Comparative genomics of hemiascomycete yeasts: genes involved in DNA replication, repair, and recombination

Scientific Fields
Diseases
Organisms
Applications
Technique

Published in Molecular biology and evolution - 12 Jan 2005

Richard GF, Kerrest A, Lafontaine I, Dujon B

Link to Pubmed [PMID] – 15647519

Mol. Biol.
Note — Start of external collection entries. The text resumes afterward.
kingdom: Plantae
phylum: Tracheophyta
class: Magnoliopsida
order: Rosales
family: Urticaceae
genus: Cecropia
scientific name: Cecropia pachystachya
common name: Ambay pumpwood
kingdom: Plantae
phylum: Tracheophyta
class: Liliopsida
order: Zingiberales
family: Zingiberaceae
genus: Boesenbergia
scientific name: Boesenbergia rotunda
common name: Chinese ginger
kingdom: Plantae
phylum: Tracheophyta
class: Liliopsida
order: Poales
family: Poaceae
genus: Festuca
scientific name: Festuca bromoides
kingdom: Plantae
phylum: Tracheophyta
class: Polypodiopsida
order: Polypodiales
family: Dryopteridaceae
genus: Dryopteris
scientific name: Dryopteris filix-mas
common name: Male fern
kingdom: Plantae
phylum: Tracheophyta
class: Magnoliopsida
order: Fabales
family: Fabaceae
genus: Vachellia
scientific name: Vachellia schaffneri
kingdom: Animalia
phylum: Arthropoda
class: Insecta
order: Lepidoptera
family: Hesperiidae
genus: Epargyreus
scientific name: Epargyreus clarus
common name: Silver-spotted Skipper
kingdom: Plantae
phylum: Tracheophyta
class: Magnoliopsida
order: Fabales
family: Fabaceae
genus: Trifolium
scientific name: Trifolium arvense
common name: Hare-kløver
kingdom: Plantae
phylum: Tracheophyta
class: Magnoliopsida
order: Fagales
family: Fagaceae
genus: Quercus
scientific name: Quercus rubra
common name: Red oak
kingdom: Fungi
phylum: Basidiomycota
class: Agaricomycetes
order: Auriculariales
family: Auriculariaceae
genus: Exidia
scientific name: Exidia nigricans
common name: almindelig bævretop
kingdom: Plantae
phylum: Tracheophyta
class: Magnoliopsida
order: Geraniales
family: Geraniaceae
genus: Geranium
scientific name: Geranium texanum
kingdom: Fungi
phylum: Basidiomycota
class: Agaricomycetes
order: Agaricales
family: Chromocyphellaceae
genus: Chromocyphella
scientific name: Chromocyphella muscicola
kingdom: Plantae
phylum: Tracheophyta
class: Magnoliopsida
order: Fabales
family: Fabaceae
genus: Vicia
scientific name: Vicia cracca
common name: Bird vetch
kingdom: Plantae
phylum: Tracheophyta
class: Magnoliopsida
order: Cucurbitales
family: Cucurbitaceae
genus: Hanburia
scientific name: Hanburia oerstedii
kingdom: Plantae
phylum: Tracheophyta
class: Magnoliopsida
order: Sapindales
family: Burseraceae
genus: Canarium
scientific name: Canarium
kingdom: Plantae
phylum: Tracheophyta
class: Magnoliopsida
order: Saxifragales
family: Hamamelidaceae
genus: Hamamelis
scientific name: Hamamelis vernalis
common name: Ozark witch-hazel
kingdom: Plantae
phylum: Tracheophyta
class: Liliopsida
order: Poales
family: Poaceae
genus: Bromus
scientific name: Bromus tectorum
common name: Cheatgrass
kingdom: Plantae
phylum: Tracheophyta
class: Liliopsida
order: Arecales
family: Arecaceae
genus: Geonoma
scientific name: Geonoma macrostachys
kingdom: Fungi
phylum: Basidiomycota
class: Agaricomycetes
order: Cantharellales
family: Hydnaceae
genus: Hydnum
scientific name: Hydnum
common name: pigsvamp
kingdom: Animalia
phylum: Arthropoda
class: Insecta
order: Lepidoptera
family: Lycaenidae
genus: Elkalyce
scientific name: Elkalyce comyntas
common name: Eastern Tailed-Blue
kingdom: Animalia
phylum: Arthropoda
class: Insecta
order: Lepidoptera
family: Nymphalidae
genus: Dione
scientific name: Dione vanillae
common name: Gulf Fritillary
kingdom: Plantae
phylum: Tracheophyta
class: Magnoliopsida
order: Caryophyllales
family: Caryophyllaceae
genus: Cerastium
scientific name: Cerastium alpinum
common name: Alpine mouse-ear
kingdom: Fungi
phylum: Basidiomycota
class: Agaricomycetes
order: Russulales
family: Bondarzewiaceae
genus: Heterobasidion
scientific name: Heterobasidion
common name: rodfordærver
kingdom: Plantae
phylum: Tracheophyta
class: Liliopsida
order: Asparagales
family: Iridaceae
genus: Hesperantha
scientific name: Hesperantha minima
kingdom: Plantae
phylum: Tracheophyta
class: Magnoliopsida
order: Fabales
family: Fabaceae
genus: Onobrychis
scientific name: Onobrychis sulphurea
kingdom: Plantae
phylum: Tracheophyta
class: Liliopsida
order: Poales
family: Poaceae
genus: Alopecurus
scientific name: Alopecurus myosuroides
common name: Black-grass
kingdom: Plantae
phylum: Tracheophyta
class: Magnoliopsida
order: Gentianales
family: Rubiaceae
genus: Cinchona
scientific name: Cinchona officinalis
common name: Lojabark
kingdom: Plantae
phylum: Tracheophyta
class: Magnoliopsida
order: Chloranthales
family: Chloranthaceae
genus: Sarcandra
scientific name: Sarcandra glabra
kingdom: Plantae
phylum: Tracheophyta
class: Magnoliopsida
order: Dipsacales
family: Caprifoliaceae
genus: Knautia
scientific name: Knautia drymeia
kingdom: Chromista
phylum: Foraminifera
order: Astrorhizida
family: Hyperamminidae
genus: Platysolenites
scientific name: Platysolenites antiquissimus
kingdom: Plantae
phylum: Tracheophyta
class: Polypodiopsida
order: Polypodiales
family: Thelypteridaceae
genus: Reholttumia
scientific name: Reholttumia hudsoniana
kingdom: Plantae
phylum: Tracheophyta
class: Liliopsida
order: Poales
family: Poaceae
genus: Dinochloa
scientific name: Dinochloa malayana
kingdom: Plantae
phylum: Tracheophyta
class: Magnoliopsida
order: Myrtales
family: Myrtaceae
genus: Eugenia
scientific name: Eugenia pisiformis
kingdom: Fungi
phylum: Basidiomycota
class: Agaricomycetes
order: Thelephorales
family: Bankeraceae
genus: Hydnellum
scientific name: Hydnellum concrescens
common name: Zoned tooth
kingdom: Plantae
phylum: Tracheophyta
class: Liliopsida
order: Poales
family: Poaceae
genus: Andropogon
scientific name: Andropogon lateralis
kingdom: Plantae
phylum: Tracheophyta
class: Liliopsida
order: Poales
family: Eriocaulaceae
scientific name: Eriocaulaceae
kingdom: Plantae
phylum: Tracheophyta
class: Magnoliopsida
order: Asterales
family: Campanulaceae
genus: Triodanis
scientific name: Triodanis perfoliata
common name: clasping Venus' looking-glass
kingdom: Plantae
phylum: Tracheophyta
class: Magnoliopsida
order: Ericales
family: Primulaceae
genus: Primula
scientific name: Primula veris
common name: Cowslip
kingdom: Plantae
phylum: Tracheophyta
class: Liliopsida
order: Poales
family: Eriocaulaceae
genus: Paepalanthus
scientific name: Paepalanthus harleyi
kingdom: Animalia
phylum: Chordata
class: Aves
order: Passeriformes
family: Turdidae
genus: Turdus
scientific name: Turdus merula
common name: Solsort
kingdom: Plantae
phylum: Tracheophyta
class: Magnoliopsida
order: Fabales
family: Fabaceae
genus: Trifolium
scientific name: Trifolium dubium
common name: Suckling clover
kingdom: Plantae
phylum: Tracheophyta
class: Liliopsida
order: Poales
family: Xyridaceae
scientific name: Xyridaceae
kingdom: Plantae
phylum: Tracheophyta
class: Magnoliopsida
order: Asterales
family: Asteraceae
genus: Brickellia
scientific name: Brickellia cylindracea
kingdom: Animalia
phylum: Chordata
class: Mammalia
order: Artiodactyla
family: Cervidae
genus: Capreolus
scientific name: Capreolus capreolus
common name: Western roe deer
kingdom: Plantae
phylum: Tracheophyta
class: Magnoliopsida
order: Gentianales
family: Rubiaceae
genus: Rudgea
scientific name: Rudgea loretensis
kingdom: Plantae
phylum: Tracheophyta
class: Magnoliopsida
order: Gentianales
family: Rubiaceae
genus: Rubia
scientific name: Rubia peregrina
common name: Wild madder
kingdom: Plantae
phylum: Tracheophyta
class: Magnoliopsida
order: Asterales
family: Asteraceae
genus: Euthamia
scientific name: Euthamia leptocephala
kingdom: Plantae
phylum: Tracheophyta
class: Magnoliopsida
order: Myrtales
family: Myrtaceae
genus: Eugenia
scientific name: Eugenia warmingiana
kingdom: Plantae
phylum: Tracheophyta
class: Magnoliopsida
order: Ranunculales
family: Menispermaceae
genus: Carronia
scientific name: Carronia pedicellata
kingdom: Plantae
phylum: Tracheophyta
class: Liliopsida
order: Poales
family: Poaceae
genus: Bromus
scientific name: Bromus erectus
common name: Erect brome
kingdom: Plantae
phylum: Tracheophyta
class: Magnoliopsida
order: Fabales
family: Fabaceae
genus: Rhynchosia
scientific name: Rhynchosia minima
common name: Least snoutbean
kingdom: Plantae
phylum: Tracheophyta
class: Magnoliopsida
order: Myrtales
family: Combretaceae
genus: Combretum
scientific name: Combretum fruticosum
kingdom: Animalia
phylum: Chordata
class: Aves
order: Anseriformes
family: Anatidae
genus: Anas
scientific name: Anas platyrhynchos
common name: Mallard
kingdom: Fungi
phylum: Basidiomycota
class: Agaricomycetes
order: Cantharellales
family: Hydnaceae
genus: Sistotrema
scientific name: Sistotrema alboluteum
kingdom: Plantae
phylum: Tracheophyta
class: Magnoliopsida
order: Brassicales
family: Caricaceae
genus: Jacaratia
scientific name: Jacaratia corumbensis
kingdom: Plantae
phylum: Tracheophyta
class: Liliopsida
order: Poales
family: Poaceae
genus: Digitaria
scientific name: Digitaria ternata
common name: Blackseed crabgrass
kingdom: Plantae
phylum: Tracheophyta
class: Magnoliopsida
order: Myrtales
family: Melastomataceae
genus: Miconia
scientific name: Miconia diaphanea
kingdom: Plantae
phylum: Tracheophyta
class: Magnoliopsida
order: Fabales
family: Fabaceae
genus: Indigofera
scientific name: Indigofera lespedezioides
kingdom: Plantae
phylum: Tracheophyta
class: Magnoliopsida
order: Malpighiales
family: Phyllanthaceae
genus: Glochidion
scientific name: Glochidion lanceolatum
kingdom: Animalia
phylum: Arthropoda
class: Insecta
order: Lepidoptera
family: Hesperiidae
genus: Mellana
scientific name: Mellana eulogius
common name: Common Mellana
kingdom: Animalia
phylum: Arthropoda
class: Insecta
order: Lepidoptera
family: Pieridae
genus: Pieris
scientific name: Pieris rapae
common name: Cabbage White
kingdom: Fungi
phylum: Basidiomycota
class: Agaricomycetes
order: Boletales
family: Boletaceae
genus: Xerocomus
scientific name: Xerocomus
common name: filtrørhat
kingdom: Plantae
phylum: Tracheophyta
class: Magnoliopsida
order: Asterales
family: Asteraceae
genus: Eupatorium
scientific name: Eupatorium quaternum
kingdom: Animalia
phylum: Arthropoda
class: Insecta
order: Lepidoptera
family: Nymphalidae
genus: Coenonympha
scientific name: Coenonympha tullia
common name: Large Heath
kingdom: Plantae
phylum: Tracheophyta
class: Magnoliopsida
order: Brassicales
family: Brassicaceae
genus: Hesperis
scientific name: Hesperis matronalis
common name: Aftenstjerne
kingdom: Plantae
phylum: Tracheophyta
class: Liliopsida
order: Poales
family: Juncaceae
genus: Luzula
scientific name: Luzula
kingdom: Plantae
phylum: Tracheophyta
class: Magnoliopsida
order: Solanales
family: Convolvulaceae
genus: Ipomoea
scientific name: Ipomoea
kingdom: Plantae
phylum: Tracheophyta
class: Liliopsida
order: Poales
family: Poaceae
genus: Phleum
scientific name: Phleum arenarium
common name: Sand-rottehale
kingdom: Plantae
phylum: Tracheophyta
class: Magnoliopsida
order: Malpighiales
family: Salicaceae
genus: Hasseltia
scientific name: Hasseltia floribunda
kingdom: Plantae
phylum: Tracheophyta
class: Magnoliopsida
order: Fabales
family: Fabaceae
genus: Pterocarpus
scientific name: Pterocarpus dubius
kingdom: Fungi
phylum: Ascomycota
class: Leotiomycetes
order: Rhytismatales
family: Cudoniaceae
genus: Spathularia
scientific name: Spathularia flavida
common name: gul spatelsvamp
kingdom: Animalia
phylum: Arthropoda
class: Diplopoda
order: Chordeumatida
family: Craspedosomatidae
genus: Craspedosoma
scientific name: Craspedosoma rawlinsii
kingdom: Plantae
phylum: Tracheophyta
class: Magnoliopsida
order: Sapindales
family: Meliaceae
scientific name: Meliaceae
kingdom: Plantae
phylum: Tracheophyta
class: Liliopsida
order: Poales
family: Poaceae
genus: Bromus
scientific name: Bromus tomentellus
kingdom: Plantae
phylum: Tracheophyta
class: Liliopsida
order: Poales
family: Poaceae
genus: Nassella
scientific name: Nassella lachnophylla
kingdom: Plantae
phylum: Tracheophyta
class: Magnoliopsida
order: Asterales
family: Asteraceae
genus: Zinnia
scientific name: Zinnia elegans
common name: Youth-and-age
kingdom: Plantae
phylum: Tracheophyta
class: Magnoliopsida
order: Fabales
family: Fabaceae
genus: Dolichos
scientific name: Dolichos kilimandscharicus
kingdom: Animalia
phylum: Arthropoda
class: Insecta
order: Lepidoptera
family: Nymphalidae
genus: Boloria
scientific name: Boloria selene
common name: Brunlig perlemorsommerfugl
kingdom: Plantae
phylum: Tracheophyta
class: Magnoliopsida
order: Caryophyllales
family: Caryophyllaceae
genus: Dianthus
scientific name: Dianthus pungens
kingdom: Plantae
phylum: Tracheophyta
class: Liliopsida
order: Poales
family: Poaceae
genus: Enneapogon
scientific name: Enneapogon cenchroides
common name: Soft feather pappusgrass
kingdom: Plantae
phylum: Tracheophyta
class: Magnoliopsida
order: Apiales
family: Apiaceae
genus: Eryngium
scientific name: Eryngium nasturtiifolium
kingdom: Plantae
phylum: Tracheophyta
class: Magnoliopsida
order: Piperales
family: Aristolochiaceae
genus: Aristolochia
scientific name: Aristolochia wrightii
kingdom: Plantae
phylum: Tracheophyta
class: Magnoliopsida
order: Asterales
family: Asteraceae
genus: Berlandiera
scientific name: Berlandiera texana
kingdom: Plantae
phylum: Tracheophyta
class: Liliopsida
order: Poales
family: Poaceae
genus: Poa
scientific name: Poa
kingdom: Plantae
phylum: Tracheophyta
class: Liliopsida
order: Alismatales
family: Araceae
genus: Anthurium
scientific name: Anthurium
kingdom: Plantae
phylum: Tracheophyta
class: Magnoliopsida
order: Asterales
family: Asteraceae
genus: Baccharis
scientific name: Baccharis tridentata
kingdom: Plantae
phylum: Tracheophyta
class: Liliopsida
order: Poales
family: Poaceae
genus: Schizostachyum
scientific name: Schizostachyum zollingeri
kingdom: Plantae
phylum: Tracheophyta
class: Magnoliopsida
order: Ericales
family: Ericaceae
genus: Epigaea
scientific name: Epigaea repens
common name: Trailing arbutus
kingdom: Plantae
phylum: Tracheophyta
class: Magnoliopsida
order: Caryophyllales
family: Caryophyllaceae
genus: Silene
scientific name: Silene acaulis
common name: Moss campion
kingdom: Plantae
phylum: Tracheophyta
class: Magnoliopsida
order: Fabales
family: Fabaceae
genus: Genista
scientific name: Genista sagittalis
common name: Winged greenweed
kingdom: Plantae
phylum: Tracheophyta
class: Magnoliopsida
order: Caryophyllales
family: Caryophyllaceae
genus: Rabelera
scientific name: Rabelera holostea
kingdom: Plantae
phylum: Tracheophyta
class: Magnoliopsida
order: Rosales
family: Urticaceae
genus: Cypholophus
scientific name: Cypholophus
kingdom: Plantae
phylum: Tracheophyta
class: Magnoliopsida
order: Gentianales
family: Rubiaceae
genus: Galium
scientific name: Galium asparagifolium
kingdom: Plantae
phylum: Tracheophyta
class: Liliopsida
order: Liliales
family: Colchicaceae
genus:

Evol. 2005 Apr;22(4):1011-23

Among genes conserved from bacteria to mammals are those involved in replicating and repairing DNA. Following the complete sequencing of four hemiascomycetous yeast species during the course of the Genolevures 2 project, we have studied the conservation of 106 genes involved in replication, repair, and recombination in Candida glabrata, Kluyveromyces lactis, Debaryomyces hansenii, and Yarrowia lipolytica and compared them with their Saccharomyces cerevisiae orthologues. We found that proteins belonging to the replication fork and to the nucleotide excision repair pathway were-on the average-more conserved than proteins involved in the checkpoint response to DNA damage or in meiotic recombination. The meiotic recombination proteins Spo11p and Mre11p-Rad50p, involved in making meiotic double-strand breaks (DSBs), are conserved as is Mus81p, involved in resolving meiotic recombination intermediates. Interestingly, genes found in organisms in which DSB-repair is required for proper synapsis during meiosis are also found in C. glabrata, K. lactis, and D. hansenii but not in Y. lipolytica, suggesting that two modes of meiotic recombination have been selected during evolution of the hemiascomycetous yeasts. In addition, we found that SGS1 and TOP1, respectively, a DEAD/DEAH helicase and a type I topoisomerase, are duplicated in C. glabrata and that SRS2, a helicase involved in homologous recombination, is tandemly duplicated in K. lactis. Phylogenetic analyses show that the duplicated SGS1 gene evolved faster than the original gene, probably leading to a specialization of function of the duplicated copy.